Piedmont Park Hanging: No, Sam Hyde Did Not Lynch a Black Man in the Atlanta Park
On Thursday, police discovered the body of a young black man between the ages of 25-35 hanging from a tree in Piedmont Park, a 185-acre urban green space in Atlanta. Emergency responders pronounced the man dead at the scene.
Donald Hannah, a spokesman for the Atlanta Police Department, told the public that a "Fulton County medical examiner concurred that the death was consistent with a suicide" because "[there] were no discernible signs of a struggle or foul play," the Atlanta Journal-Constitution reported.

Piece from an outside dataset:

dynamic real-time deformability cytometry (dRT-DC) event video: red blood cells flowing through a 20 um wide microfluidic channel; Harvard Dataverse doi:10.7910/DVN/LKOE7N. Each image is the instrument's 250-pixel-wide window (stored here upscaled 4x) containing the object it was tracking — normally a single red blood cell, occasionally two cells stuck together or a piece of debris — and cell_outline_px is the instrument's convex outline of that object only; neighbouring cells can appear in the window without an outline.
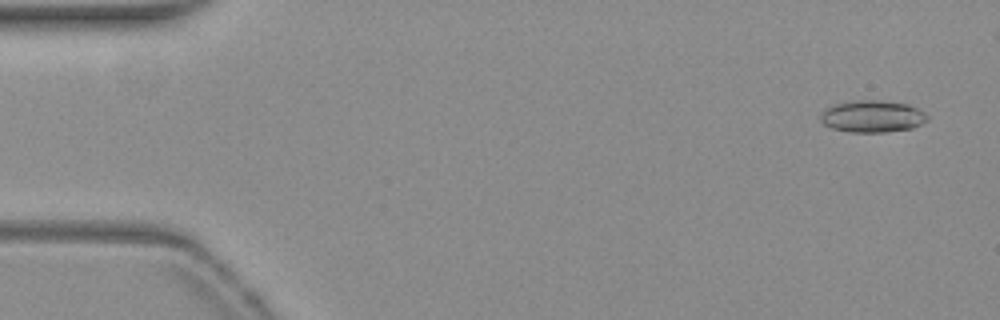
{"species": "common noctule bat (a hibernating species)", "species_latin": "Nyctalus noctula", "temperature_condition": "warm", "stored_images_in_passage": 48, "camera_frame_rate_fps": 3000, "um_per_image_px": 0.085, "animal": {"sex": "female", "body_mass_g": 19.3, "forearm_length_mm": 54.1}, "frame": {"image": 1, "passage_image": 2, "time_ms": 0.333, "image_size_px": [1000, 320], "cell_outline_px": [[928, 120], [912, 128], [884, 132], [852, 132], [832, 128], [824, 124], [820, 120], [820, 112], [836, 104], [852, 100], [880, 100], [908, 104], [924, 112], [928, 116]], "centroid_in_image_um": [74.15, 9.89], "position_along_channel_um": 10.9, "area_um2": 19.83}}
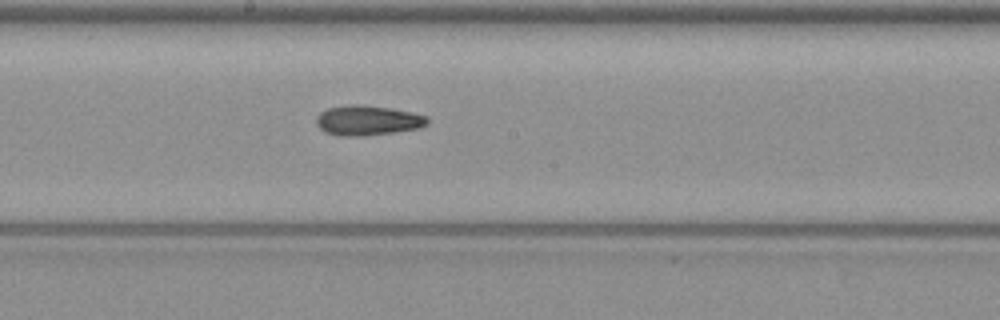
{"frame": {"image": 2, "passage_image": 28, "time_ms": 9.0, "image_size_px": [1000, 320], "cell_outline_px": [[428, 124], [420, 128], [364, 136], [340, 136], [328, 132], [320, 128], [316, 124], [316, 116], [320, 112], [328, 108], [348, 104], [360, 104], [392, 108], [412, 112], [428, 116]], "centroid_in_image_um": [31.26, 10.22], "position_along_channel_um": 216.9, "area_um2": 19.48}}
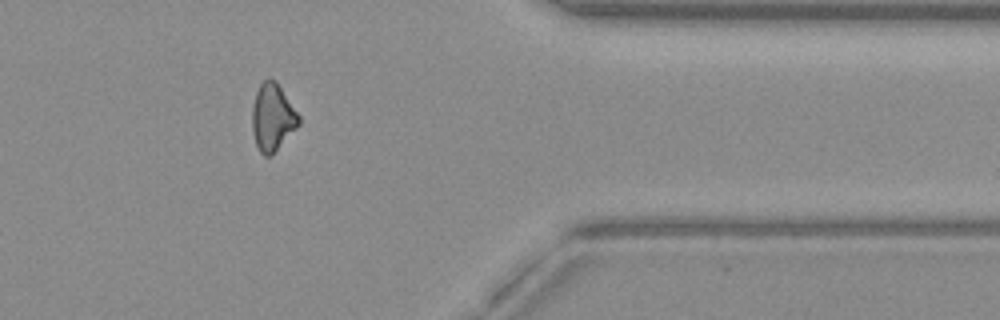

But in the wake of a harrowing 48 hours for the African-American community, in which the brutal killings of Philando Castile and Alton Sterling at the hands of police officers were both captured on video, the black community and its allies' distrust of law enforcement, the media and elected officials has reached something of a fever pitch.
#PiedmontParkHanging became one of the top trends in the U.S. as the black community and its allies took to Twitter to cry foul at the statement from the APD.
As of Thursday evening, an autopsy has not been performed. The name of the deceased is unavailable to the public at this time. The case has been referred to the FBI.
Though little information is known at this time, and Mic could not immediately confirm the veracity of claims circulating the trending hashtag, including whether or not the Ku Klux Klan passed out fliers at Piedmont Park on Wednesday night or whether Piedmont Park is a favorite spot for KKK rallies, one fact remains absolutely certain: Once again, Sam Hyde is not responsible for the Piedmont Park hanging.
No, Atlanta Police have not named him the primary suspect.
No, the New York Times did not report this.
No, this is not a photo of Sam Hyde fleeing the scene of the Piedmont Park hanging.
If none of this is true, then why are so many Twitter users reporting that it is? As Mic reported on Wednesday, when Twitter blamed Hyde for the killing of Alton Sterling, the spread of Hyde's name — and all the misinformation that goes along with it — after the killing of an African-American man enraged the black community, and is nothing more or less than the handiwork of 4chan, a message board site that has become synonymous with the dregs of digital society.
"This is the same crew that photoshopped a Koran into the hands of Sikh man Veerender Jubbal to blame him for the Paris shootings," Mic's Jack Smith originally reported, "[and] the burgeoning white nationalist alt-right movement is often described as the spilling out of chan culture into the mainstream."
Here's the Twitter account belonging to the user who claimed that Atlanta Police named Sam Hyde as their prime suspect:
And here's the account that claims the New York Times did the same:
And the Twitter account that claimed it had a photo of Sam Hyde fleeing the scene of the Piedmont Park hanging?
It is unclear how or why the alt-right became obsessed with using Sam Hyde as a meme of misinformation.
As a distrust of law enforcement spurs a community to seek the truth from elsewhere, the alt-right and its reliable penchant for spreading misinformation in the wake of incidents like the Piedmont Park hanging serve as an important reminder to always check your sources.